Key Points at a Glance

  1. 1

    Union of States — Not a Federation

    • Article 1 describes India as "Union of States" — not "Federation of States"
    • Signals no compact between states; states cannot secede
    • Parliament can create new states or alter boundaries by simple majority (Articles 2, 3)
  2. 2

    7th Schedule — Three Legislative Lists

    • Union List (List I): 100 subjects — exclusive Parliament
    • State List (List II): 61 subjects — exclusive State Legislatures
    • Concurrent List (List III): 52 subjects — both; Centre prevails on repugnancy
    • Residuary powers vest with Parliament (Article 248) — unlike USA/Australia where residue is with states
  3. 3

    Centre's Five Overriding Legislative Powers

    • Article 249 — RS resolution by 2/3 majority: Parliament legislates on State List (national interest)
    • Article 250 — during National Emergency
    • Article 252 — on request by two or more states
    • Article 253 — to implement international treaties
    • Article 356 — Parliament makes laws for state during President's Rule
  4. 4

    Financial Federalism — Finance Commission

    • Finance Commission (Article 280) recommends Centre–State tax division
    • 15th Finance Commission (2020–26): recommended 41% of divisible pool to states
    • Cesses and surcharges excluded from divisible pool — a persistent state grievance
  5. 5

    Sarkaria Commission (1983–87)

    • Set up by Rajiv Gandhi government to review Centre–State relations
    • Recommended against misuse of Article 356; emphasised cooperative federalism
    • Called for a more effective Inter-State Council
    • Governor should be an eminent person from outside the state
  6. 6

    Punchhi Commission (2007–10)

    • Article 356 should be a last resort; "Constitutional breakdown" defined more precisely
    • CM should be consulted before appointing Governor
    • Proposed Lokpal at state level
    • Favoured giving constitutional status to the Inter-State Council
  7. 7

    S.R. Bommai v.
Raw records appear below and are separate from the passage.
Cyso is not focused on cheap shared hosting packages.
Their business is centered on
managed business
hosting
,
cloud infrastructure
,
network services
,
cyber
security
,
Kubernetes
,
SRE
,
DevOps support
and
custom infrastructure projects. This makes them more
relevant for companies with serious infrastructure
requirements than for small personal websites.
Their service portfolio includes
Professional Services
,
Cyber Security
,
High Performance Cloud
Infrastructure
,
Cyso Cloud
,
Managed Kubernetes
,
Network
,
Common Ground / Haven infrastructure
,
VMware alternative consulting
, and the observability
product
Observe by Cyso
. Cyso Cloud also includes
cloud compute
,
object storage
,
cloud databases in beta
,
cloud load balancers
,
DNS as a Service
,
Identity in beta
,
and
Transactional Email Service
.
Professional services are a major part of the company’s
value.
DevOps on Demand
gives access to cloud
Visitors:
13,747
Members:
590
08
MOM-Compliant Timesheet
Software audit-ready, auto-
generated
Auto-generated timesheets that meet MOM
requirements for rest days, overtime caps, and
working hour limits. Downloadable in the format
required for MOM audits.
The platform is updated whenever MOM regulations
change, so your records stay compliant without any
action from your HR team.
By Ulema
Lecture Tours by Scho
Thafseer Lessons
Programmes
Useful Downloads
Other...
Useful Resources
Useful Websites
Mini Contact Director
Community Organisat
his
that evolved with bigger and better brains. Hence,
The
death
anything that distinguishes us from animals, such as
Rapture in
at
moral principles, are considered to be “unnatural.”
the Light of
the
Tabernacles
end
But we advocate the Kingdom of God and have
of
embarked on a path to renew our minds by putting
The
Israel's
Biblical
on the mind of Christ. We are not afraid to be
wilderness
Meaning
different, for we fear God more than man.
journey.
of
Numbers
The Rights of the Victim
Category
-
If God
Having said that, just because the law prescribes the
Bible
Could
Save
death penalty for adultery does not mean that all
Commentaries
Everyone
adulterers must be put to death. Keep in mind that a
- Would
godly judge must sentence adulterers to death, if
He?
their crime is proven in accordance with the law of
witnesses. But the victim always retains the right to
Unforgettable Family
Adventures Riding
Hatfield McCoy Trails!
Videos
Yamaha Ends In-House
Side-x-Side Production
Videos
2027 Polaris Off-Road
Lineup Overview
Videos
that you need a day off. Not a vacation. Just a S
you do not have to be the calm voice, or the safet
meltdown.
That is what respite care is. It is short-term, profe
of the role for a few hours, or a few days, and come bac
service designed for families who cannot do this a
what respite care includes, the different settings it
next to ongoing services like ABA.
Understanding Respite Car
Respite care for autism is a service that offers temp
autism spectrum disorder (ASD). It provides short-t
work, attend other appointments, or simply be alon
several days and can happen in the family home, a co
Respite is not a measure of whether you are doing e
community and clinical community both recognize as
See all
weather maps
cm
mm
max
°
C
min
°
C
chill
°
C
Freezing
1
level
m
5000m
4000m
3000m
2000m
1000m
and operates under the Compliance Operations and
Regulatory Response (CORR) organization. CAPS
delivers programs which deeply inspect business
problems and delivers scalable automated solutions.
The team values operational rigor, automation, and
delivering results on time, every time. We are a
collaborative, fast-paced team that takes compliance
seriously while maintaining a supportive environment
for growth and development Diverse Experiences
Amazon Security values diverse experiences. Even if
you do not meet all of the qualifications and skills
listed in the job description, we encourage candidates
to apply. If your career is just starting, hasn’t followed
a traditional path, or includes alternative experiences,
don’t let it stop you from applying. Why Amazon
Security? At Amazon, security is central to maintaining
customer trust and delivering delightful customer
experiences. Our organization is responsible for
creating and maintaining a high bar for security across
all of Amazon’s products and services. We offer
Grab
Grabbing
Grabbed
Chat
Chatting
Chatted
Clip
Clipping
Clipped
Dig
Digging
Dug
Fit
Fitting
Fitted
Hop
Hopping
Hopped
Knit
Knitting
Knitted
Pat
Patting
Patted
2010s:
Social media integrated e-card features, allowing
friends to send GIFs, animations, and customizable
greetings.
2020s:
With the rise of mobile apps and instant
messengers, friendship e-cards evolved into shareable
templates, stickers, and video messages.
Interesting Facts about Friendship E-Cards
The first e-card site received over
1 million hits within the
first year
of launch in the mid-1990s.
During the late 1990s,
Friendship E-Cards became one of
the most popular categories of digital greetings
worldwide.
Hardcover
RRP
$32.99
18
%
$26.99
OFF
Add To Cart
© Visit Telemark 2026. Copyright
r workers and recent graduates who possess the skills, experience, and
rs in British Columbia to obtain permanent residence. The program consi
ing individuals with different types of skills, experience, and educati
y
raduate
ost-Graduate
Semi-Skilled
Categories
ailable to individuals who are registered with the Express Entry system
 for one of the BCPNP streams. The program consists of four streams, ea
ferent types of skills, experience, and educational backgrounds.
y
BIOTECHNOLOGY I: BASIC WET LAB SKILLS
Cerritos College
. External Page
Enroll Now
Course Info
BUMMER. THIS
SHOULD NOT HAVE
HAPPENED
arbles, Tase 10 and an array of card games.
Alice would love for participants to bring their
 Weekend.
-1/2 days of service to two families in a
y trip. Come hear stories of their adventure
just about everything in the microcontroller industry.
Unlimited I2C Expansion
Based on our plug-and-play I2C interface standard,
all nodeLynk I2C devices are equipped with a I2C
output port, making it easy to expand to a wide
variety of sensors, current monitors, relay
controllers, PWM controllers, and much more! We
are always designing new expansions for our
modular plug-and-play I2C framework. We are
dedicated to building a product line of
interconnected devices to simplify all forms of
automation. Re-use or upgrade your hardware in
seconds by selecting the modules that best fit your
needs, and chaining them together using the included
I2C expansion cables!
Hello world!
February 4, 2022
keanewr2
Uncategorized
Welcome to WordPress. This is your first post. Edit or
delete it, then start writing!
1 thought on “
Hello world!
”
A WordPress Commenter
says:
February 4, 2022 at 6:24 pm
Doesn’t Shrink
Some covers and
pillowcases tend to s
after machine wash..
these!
Union of India (1994)

    • Landmark 9-judge bench ruling restricting misuse of Article 356
    • Floor test in assembly must be done before dismissing government
    • President's Rule proclamation is subject to judicial review
    • Assembly placed under suspended animation — not dissolved — until Parliament approves
  8. 8

    GST — Landmark Cooperative Federalism

    • GST (101st Amendment 2016) subsumed 17+ central and state taxes
    • Created GST Council (Article 279A): joint Centre–State decision-making body
    • Decisions require 3/4 weighted majority — Centre: 1/3 weight; States: 2/3 collectively
    • First time Constitution directly created a joint Centre–State policy body
  9. 9

    NITI Aayog (2015) — Replacing Planning Commission

    • Operates on cooperative federalism principles — no direct fund allocation
    • All Chief Ministers on its Governing Council
    • Facilitates bottom-up planning through state-level development plans
    • Key difference: Planning Commission allocated funds; NITI Aayog only advises
  10. 10

    Inter-State Council — Article 263

    • Consultative body for disputes and matters of common interest between states
    • President may establish it; constituted in 1990, reconstituted in 2016
    • Punchhi Commission: recommended mandatory meetings and constitutional body status
  11. 11

    Governor's Role in Centre–State Relations

    • Articles 153–167: constitutional head of state + Centre's representative
    • Can reserve bills for Presidential consideration
    • Sends reports to President about constitutional breakdown (basis for Article 356)
    • Appointment by President on PM's advice — area of consistent friction
  12. 12

    Competitive Federalism — NITI Aayog Indices

    • States compete for investment and ranking through NITI Aayog performance indices
    • Key indices: Ease of Doing Business State Rankings, SDG India Index, Water Management Index
    • Performance-based incentives replace passive waiting for central allocations

Predicted RAS Questions

Based on PYQ trends and 2026 syllabus analysis

1 5M What is the difference between cooperative federalism and competitive federalism? 5 marks · 50 words

Model Answer

Cooperative federalism involves Centre and states working together on shared goals — the GST Council (Article 279A), Finance Commission devolution, and NITI Aayog Governing Council are examples. Competitive federalism involves states competing against each other for investment and performance rankings — NITI Aayog's SDG Index, Ease of Doing Business rankings, and performance-based Central scheme transfers operationalise this. Both are essential to India's federal architecture under the 2015 post-Planning Commission framework.